Tobacco

Reynolds American Profit Dips

CEO: "Year got off to tough start," but company "did quite well in navigating challenges"

RICHMOND, Va. -- Cigarette maker Reynolds American Inc. said Tuesday that its first-quarter profit fell 29% as restructuring charges and a decline in cigarettes sold more than offset the effect of higher prices and productivity improvements, reported the Associated Press.

The nation's second-largest tobacco company reported net income of $270 million, or 47 cents per share, for the three-month period ended March 31, down from $381 million, or 65 cents per share, a year ago.

The maker of Camel, Pall Mall and Natural American Spirit brand cigarettes said that adjusted for restructuring charges of $149 million related to a broad business analysis, it earned 63 cents per share. In the year-ago period, the company benefited from the sale of its Lane Ltd. subsidiary for $205 million in cash to Scandinavian Tobacco Group. Lane, based in Tucker, Ga., makes Kite and Bugler roll-your-own (RYO) tobacco and Captain Black pipe tobacco.

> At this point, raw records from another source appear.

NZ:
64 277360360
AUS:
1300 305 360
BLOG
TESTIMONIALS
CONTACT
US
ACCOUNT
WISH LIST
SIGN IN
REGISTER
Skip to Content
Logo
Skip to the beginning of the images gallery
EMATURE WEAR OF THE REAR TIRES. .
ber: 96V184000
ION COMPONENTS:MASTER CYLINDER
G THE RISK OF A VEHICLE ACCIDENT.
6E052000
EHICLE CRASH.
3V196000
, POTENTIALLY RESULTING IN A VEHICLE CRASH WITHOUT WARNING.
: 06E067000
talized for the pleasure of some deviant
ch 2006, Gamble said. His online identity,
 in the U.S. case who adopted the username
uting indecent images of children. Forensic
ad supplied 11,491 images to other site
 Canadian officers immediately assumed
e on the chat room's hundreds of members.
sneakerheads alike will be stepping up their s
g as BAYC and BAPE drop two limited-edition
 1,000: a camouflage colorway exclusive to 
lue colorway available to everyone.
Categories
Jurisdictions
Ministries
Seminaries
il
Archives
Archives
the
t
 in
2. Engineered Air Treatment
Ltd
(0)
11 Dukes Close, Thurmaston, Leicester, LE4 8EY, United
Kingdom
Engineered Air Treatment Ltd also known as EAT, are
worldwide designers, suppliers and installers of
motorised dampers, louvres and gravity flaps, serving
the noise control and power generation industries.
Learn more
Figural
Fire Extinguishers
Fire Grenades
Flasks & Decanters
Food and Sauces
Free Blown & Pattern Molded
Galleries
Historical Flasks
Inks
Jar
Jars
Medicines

Still, its adjusted earnings for the latest period were short of the 65 cents per share expected by analysts surveyed by FactSet, said AP.

Revenue excluding excise taxes fell 3% to $1.93 billion from $1.99 billion a year ago. Analysts expected revenue of $1.98 billion.

"Clearly, the year got off to a tough start," CEO Daniel M. Delen said in a conference call with investors. "But when you look below the surface, we actually did quite well in navigating the challenges."

The Winston-Salem, N.C., company said heavy promotional activity by its competitors drove its cigarette volumes down about 6% to 16.3 billion cigarettes, compared with an estimated total industry volume decline of 4%.

Its R.J. Reynolds Tobacco subsidiary sold 4.4% more of its Camel brand, but volumes of Pall Mall fell 5%. Camel's market share grew slightly to 8.4% of the U.S. market, while Pall Mall's market share remained stable at 8.5%.

The company has promoted Pall Mall as a longer-lasting and more affordable cigarette as smokers weather the weak economy and high unemployment, and has said half the people who try the brand continue using it. But Delen said the promotions on value-priced brands in the first quarter was "very aggressive" as companies focus on less expensive brands, hurting Pall Mall's momentum.

In a client note cited by the news agency, Citi Investment Research's Vivien Azer called the Camel gains "particularly encouraging," and Pall Mall's weakness "expected."

Reynolds American and other tobacco companies are also focusing on cigarette alternatives such as snuff and chewing tobacco for future sales growth as tax hikes, smoking bans, health concerns and social stigma make the cigarette business tougher, it added.

Volume for its smokeless tobacco brands that include Grizzly and Kodiak rose nearly 8% compared with a year ago. Its share of the U.S. retail market grew 1.9 percentage points to 32.2%.